Fig 53. Opening the Data Calculator in the SMS.
Once the Data Calculator window opens, follow the steps outlined below:
1. Select the water elevation dataset.
2. Click on the Use all time steps checkbox.
3. Change the name of the output dataset to ones.
4. Double-click on the water elevation dataset so that it appears in the Calculator.
5. In the Calculator, multiply the dataset by zero and then add one.
6. Click on Compute. The calculation might take a few minutes if the dataset is large. Once the calculation is completed, the output dataset will appear under the Datasets window.
7. Click on Done to exit the window.
Fig 54. Data Calculator window with steps for creating ones dataset highlighted.
Sediment Transport Integration
To obtain the sediment transport statistics, the sediment transport is first integrated spatially to compute a time series of sediment transport across the Feature Arc. This procedure in done in the SMS Plot Wizard. The sediment transport vector field is interpolated to the points where the arc intercepts cell faces and is then integrated across the Feature Arc. Follow each step outlined below:
1. Open the Plot Wizard by clicking on Display | Plot Wizard
Fig 55: Opening the Plot Wizard from the Display Menu.
or clicking on the Plot Wizard icon
Fig 56: Opening the Plot Wizard with Plot Wizard toolbar.
2. In the Plot Wizard – Step 1 of 2 window, select Time series as the Plot Type and then click Next>.
Fig 57: Step 1 of 2 of the Plot Wizard.
3. In the Plot Wizard – Step 2 of 2 window, select Flux as the function type.
Fig 58: Selecting the Function Type as Flux in Step 2 of 2 of the Plot Wizard.
4. Click on the feature arc checkbox. Select the ones dataset for the scalar dataset, and the sediment transport as the vector dataset. Make sure the start and end times are correct. Click Finish.
Fig 59: Selecting the correct Start and End Times, Feature Arcs, and Scalar and Vector Datasets in Step 2 of 2 of the Plot Wizard.
The computation might take a few minutes, especially if the dataset is large.
Fig 60: Example time series of integrated sediment transport across a Feature Arc.
Calculating Sediment Transport Statistics
There are two ways of calculating the sediment transport statistics. One is with a Fortran executable, and the other is with an Excel spreadsheet. A simple Fortran executable is provided that calculates the transport statistics based on a time series of integrated (along arc) transport rates obtained in the previous section. The program can be run from a command prompt, a script file or by simply double clicking on the executable and providing the name of the input file.

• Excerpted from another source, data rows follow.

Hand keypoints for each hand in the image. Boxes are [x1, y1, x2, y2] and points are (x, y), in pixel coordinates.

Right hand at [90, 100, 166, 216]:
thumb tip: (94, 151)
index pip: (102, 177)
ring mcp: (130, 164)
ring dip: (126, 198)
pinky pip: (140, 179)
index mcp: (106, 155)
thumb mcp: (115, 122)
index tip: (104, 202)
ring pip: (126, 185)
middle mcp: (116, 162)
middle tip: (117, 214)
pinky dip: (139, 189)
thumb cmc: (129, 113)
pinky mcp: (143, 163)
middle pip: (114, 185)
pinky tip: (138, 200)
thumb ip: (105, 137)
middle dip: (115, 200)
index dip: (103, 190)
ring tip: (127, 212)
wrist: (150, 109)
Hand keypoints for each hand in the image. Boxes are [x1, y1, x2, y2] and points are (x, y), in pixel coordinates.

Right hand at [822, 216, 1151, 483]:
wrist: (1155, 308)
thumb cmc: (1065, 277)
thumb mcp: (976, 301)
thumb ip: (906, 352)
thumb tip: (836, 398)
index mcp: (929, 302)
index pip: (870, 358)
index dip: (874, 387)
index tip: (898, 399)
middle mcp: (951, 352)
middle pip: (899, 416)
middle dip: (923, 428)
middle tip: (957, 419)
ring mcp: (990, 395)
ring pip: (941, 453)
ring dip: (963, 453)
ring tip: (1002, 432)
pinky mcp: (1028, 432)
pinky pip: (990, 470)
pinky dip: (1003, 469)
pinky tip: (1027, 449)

1. Right-click on the time series plot and select View values…
Fig 61: Selecting the View Values option after
right-clicking on the time series window.
A table will be displayed with the time in hours and integrated sediment transport rate across the feature arc.

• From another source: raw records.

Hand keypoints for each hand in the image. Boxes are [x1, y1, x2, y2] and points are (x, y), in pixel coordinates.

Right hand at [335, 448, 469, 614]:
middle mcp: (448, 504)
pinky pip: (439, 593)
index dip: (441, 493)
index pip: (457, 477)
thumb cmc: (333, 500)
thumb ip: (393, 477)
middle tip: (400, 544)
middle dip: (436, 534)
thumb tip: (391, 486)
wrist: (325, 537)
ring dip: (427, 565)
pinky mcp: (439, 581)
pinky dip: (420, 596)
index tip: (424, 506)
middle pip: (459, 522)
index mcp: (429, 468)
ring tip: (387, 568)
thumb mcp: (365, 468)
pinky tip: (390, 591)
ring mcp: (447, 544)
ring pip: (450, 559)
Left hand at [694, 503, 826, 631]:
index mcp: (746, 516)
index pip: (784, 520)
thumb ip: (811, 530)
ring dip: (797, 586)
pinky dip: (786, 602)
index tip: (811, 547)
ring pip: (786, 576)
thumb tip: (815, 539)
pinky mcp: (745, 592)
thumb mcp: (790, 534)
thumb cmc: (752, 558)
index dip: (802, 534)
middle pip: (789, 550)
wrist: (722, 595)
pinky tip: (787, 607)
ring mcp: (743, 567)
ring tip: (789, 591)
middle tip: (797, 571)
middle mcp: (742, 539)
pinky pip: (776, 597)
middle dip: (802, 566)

Fig 62: Example of a View Values window in SMS.
2. From the View Values window, select the data from the data and copy-paste it to a text editor such as Wordpad. Note the number of rows in the dataset by looking at the id number of the last row in the View Values window. Save the file with the extension *.txt (see Figure 63). The data may also be saved as an *.xys file (SMS xy seris file). In this case, the file needs a header as shown in Figure 63, where the second entry is a file id, the third entry is the number of time steps, and the last entry is a name for the time series.
Fig 63: Examples of *.txt or *.xys files with extracted sediment transport time series.

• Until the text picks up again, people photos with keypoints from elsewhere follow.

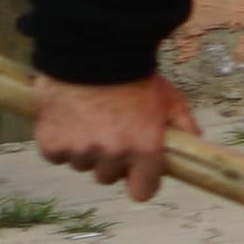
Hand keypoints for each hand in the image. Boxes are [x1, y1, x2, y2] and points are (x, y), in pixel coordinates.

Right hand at [19, 73, 185, 195]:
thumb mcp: (169, 98)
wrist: (93, 51)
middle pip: (108, 177)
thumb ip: (182, 124)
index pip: (142, 191)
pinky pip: (56, 155)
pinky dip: (59, 141)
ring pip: (81, 164)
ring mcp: (80, 150)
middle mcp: (112, 154)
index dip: (139, 181)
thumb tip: (193, 143)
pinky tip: (67, 119)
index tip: (136, 173)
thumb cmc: (135, 75)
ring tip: (87, 119)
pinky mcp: (51, 143)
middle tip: (110, 132)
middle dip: (110, 160)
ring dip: (84, 149)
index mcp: (145, 148)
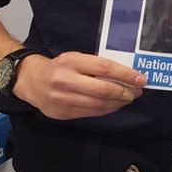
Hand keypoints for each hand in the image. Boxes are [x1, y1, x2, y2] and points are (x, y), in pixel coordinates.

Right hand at [13, 52, 145, 119]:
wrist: (31, 81)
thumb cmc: (59, 67)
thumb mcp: (75, 58)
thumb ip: (96, 65)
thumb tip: (126, 74)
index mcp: (71, 62)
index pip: (104, 68)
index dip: (125, 75)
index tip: (140, 78)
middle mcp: (66, 81)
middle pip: (103, 90)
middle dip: (125, 92)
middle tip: (138, 91)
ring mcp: (63, 99)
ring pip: (99, 105)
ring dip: (119, 103)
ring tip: (129, 98)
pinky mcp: (63, 113)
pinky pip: (91, 113)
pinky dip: (107, 110)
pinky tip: (115, 105)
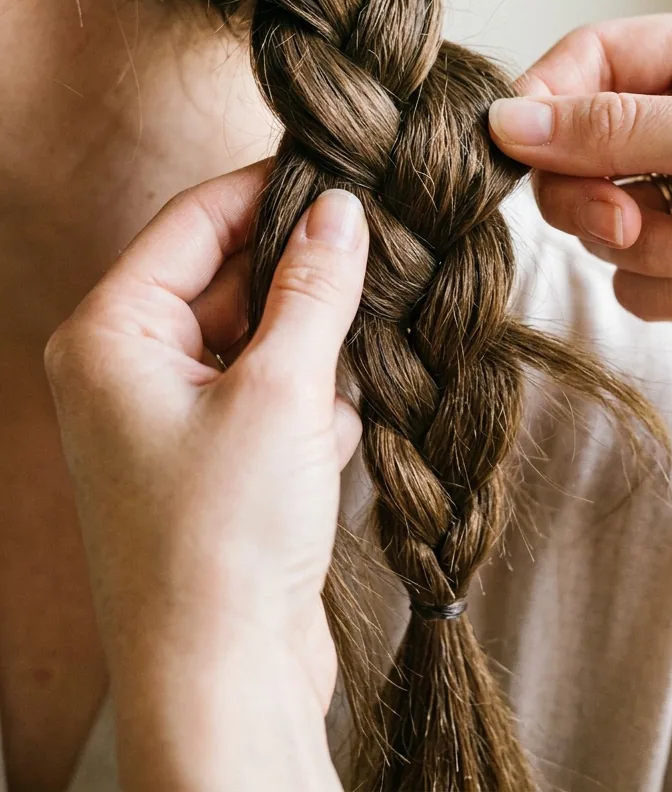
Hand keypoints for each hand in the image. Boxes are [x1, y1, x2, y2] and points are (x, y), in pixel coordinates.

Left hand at [44, 165, 366, 790]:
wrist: (223, 681)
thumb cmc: (224, 538)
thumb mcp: (282, 391)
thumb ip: (315, 288)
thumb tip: (342, 208)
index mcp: (112, 334)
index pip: (195, 220)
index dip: (271, 189)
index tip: (343, 170)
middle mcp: (128, 369)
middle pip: (227, 275)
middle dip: (302, 273)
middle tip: (380, 250)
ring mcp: (169, 417)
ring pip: (257, 335)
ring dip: (315, 343)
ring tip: (364, 351)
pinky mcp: (212, 460)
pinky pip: (268, 391)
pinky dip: (311, 399)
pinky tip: (339, 431)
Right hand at [488, 8, 671, 391]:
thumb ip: (617, 126)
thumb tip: (507, 121)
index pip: (591, 61)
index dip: (546, 103)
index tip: (515, 149)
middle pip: (576, 150)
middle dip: (597, 195)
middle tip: (627, 223)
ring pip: (601, 225)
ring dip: (658, 250)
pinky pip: (633, 284)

2. Double click on the executable named proc_flux.exe. The executable does not need to be in the same folder as the input file. If the file is not in the same directory, the path should be specified before the file name. If the path contains spaces quotation marks should be used.
- a. The executable mentioned can be downloaded here - Proc_Flux Zipfile
3. Press enter when the executable is finished.
An example of the command prompt showing the steps for calculating the sediment transport statistics with the proc_flux.exe application is shown in Fig 64.
Fig 64: Example calculation of sediment transport statistics from a command prompt.
If no output file is specified, the default output file name is Flux_statistics.txt. An example of the output file is shown in Fig 65.
Fig 65: Example output file of proc_flux.exe with sediment transport statistics.